*Work required:* If a record below holds a picture, drop the picture and copy everything else exactly.

*Dataset records:*
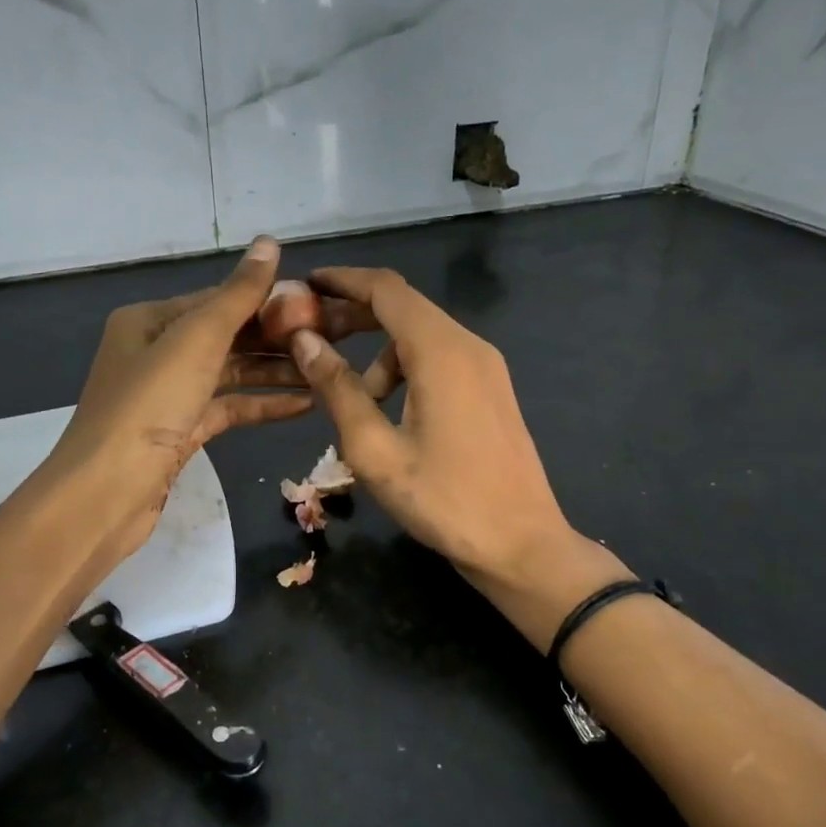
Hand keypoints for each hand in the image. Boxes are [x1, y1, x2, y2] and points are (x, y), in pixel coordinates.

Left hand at [44, 237, 315, 563]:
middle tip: (331, 339)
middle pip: (227, 336)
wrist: (106, 493)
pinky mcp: (181, 432)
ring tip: (326, 372)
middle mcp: (156, 351)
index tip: (317, 306)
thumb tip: (269, 241)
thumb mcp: (196, 341)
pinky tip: (304, 405)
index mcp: (150, 320)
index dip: (267, 300)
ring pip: (231, 374)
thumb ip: (237, 295)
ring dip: (275, 372)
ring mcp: (169, 394)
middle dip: (276, 338)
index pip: (218, 299)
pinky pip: (228, 408)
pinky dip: (262, 405)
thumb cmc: (149, 406)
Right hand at [287, 267, 630, 650]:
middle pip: (403, 308)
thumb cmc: (443, 500)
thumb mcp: (374, 449)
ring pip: (419, 337)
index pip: (385, 289)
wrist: (522, 545)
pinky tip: (388, 413)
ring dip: (377, 353)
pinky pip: (439, 360)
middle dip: (353, 315)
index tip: (304, 283)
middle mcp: (468, 346)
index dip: (342, 280)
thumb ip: (337, 389)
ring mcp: (486, 368)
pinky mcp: (491, 390)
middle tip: (308, 335)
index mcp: (441, 351)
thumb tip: (304, 341)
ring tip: (351, 398)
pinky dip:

*Written response:*
Hand keypoints for each hand in the image. Boxes are [x1, y1, x2, y2] and points are (x, y), in pixel coordinates.

Left hand at [44, 237, 315, 563]:
middle tip: (331, 339)
middle pip: (227, 336)
wrist: (106, 493)
pinky mcp: (181, 432)
ring tip: (326, 372)
middle mcp: (156, 351)
index tip: (317, 306)
thumb tip: (269, 241)
thumb mcp: (196, 341)
pinky tip: (304, 405)
index mcp: (150, 320)
index dip: (267, 300)
ring pip: (231, 374)
thumb ip: (237, 295)
ring dip: (275, 372)
ring mcp: (169, 394)
middle dip: (276, 338)
index pip: (218, 299)
pinky pip: (228, 408)
pinky dip: (262, 405)
thumb cmc: (149, 406)
Right hand at [287, 267, 630, 650]:
middle pip: (403, 308)
thumb cmc: (443, 500)
thumb mcp: (374, 449)
ring pip: (419, 337)
index pip: (385, 289)
wrist: (522, 545)
pinky tip: (388, 413)
ring dip: (377, 353)
pinky pip: (439, 360)
middle dip: (353, 315)
index tip: (304, 283)
middle mcp: (468, 346)
index dip: (342, 280)
thumb ip: (337, 389)
ring mcp: (486, 368)
pinky mcp: (491, 390)
middle tip: (308, 335)
index mcp: (441, 351)
thumb tip: (304, 341)
ring tip: (351, 398)
pinky dip:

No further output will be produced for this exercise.